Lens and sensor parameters
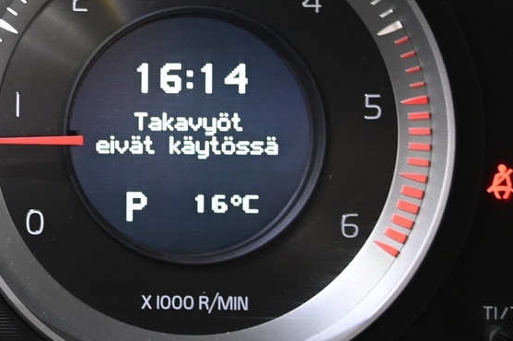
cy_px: 108
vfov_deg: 9.8
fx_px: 1993
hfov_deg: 14.3
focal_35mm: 140
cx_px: -84
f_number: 4
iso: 2000
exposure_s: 1/20
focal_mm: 48
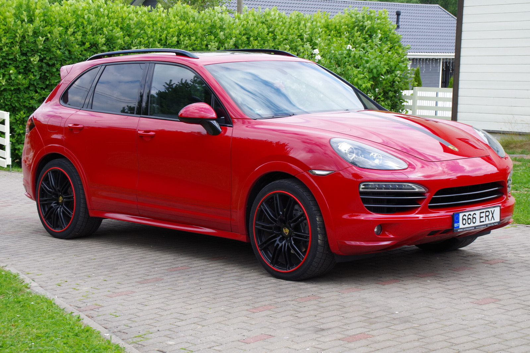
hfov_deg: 28.1
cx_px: 265
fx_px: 1060
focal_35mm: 72
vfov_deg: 18.9
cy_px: 176
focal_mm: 48
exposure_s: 1/125
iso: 200
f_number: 11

Request: Please write out all the data again word for word, but not the pictures.

Written response:
cy_px: 108
vfov_deg: 9.8
fx_px: 1993
hfov_deg: 14.3
focal_35mm: 140
cx_px: -84
f_number: 4
iso: 2000
exposure_s: 1/20
focal_mm: 48
hfov_deg: 28.1
cx_px: 265
fx_px: 1060
focal_35mm: 72
vfov_deg: 18.9
cy_px: 176
focal_mm: 48
exposure_s: 1/125
iso: 200
f_number: 11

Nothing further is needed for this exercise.